A new report from the Louisiana Department of Health examines health access disparities in Louisiana across demographic groups and insurance plans. Data from more than 8,500 households were compiled and assessed if their health insurance met their needs and allowed them to see the providers that they need,breaking down results by gender, race, health insurance plan and location. The report found that females have better insurance coverage than males; white Louisianans have better coverage than Black Louisianans and rural children are more likely to report less access and having coverage that does not meet their needs than those in urban areas.
A new law in Illinois aims to increase telehealth access across the state, reports the Intelligencer. The law builds upon ongoing efforts to ensure that all Illinoisans have uninterrupted telehealth access by permanently extending the payment parity requirement for mental health and substance use disorder services established by an Executive Order at the beginning of the COVID-19 pandemic. The bill also authorizes all other telehealth services to be covered through 2027.
The Salt Lake City Council and Mayor signed a joint resolution declaring racism a public health crisis, reports KSL.com. The resolution commits the city to be conscious of the policies and ordinances created to ensure that inequities are not furthered and that the damage from structural racism is addressed. Additionally, Salt Lake City officials will continue to work with the county health officials to review and report public health data to determine the next steps, current tasks, make the data available online to increase transparency and utilize staff from multiple agencies to address public health barriers.
A new law enacted in Maine establishes an independent, nonpartisan agency to attempt to control healthcare spending and improve access to quality care, reports the Associated Press. The office will analyze health data and make evidence-based policy recommendations to state lawmakers.
The DC Health Benefit Exchange Authority (DCHBX) Executive Board voted to adopt recommendations from its Social Justice and Health Disparities Working Group, in an effort to stop racism in healthcare, according to DC Health Link. These recommendations are focused on three crucial areas in order to establish practices, structures and policies that can be implemented by health plans on the exchange to (1) expand access to providers and health systems for communities of color, (2) eliminate health outcome disparities for communities of color, and (3) ensure equitable treatment for patients of color in healthcare settings and in the delivery of healthcare services. The recommendations include: requiring cultural competency training for network providers; stratifying quality measures by race, ethnicity and primary language; and providing incentives for both primary care and specialist physicians to practice in underserved areas in DC.
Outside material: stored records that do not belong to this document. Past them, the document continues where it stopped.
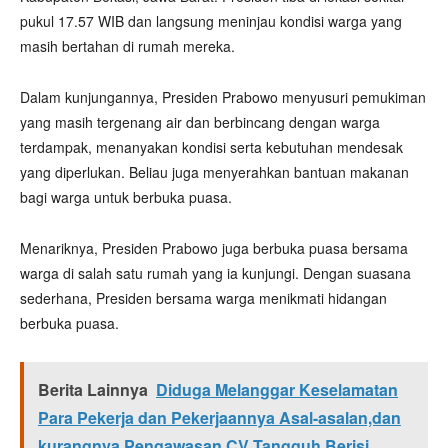
pukul 17.57 WIB dan langsung meninjau kondisi warga yang
masih bertahan di rumah mereka.
Dalam kunjungannya, Presiden Prabowo menyusuri pemukiman
yang masih tergenang air dan berbincang dengan warga
terdampak, menanyakan kondisi serta kebutuhan mendesak
yang diperlukan. Beliau juga menyerahkan bantuan makanan
bagi warga untuk berbuka puasa.
Menariknya, Presiden Prabowo juga berbuka puasa bersama
warga di salah satu rumah yang ia kunjungi. Dengan suasana
sederhana, Presiden bersama warga menikmati hidangan
berbuka puasa.
Berita Lainnya
Diduga Melanggar Keselamatan
Para Pekerja dan Pekerjaannya Asal-asalan,dan
kurangnya Pengawasan CV Tangguh Berisi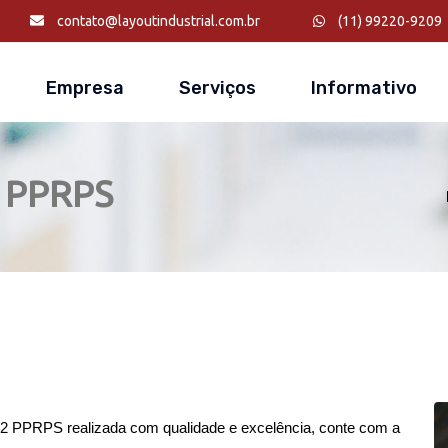
contato@layoutindustrial.com.br
(11) 99220-9209
Empresa
Serviços
Informativo
2 PPRPS
2 PPRPS realizada com qualidade e excelência, conte com a 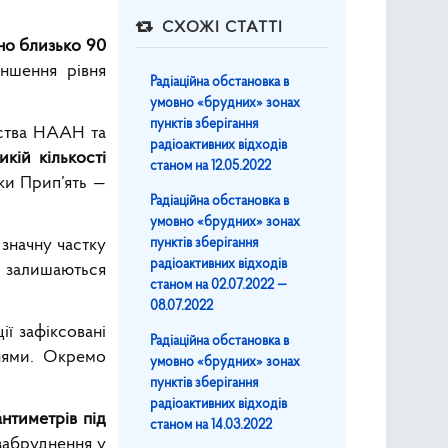
СХОЖІ СТАТТІ
но близько 90
ншення рівня
Радіаційна обстановка в
умовно «брудних» зонах
пунктів зберігання
рства НААН та
радіоактивних відходів
кій кількості
станом на 12.05.2022
ки Прип’ять —
Радіаційна обстановка в
умовно «брудних» зонах
значну частку
пунктів зберігання
радіоактивних відходів
о залишаються
станом на 02.07.2022 —
08.07.2022
ії зафіксовані
Радіаційна обстановка в
нями. Окремо
умовно «брудних» зонах
пунктів зберігання
радіоактивних відходів
нтиметрів під
станом на 14.03.2022
забруднення у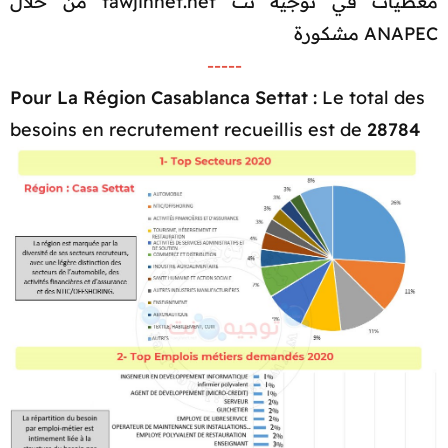
معطيات في توجيه نت tawjihnet.net من خلال
ANAPEC مشكورة​
-----
Pour La Région Casablanca Settat :
Le total des
besoins en recrutement recueillis est de
28784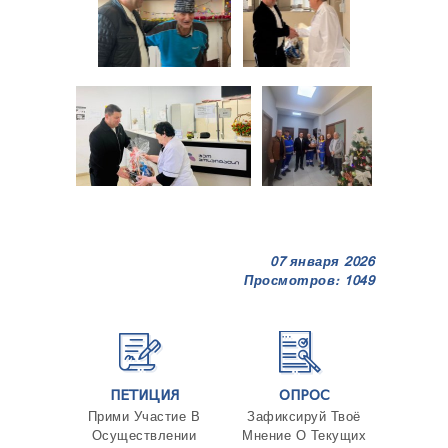
07 января 2026
Просмотров: 1049
ПЕТИЦИЯ
ОПРОС
Прими Участие В
Зафиксируй Твоё
Осуществлении
Мнение О Текущих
Patients who initiated COVID-19 testing at a large safety-net health system in Minneapolis were disproportionately white and English-speaking, according to a study by the University of Minnesota School of Public Health. Patients who initiated testing through the emergency department, however, were disproportionately Black, Native American, non-English speaking and had one or more pre-existing conditions. In addition, the study found that testing initiated through telehealth and outpatient encounters was associated with lower rates of subsequent inpatient and intensive care unit care than testing initiated in more care-intensive settings, such as emergency departments. Researchers posit that the inequities point to structural root causes, including barriers to timely testing access, delays in care seeking, difficulty accessing telehealth services and higher rates of pre-existing conditions among patients who require higher levels of care. However, these inequities could also be partially explained by clinician and clinic variations in telehealth use.
Maine’s Governor signed LD 603 into law, which defines the practice of pharmacy as a provision of healthcare services and recognizes pharmacists as healthcare providers, according to the University of New England. Proponents of the law hope that it will provide more opportunities for pharmacists to provide healthcare services and expand greater access to care for patients, particularly in underserved rural communities.
The University of Minnesota’s Center for Antiracism Research for Health Equity got an additional $300,000 in state funding to create a model curriculum for antiracism and implicit bias training in hospitals and birthing centers statewide, reports Fox 9 KMSP. The funding comes from the recently passed Dignity in Pregnancy and Childbirth Act, which includes other provisions intended to address and better understand disparities in maternal and infant morbidity and mortality. The new law was based on research indicating that more than half of maternal deaths are preventable, and that racism and bias in the healthcare system create disproportionate barriers to high-quality care.
Healthcare advocates are celebrating legislative victories in the Maine Legislature, including a $35 cap on insulin costs and expanding Medicaid coverage for dental services to adults, reports The Press Herald. Additionally, the legislature passed bills that extend Medicaid coverage twelve months postpartum and sets the minimum wage for direct care workers, such as those who provide home-based healthcare services, to 125 percent of the minimum wage. However, Governor Mills vetoed bills aiming to reduce prescription drug costs that would have outlawed price gouging and required drug manufacturers to justify price increases.
Illinois’ inaugural round of Healthcare Transformation Collaboratives funding has allocated state funds to eight healthcare collaboratives, reports ABC 20. The goal of this influx of funding is to reorient healthcare in the state to reduce healthcare inequities, improve health outcomes, address social determinants of health and improve underserved communities’ access to quality healthcare. This program was set up following the passage of the Healthcare Transformation Collaboratives Public Act 101-650 in March 2021 that sought to develop these collaboratives to invest in underserved communities and increase access to community-based health services.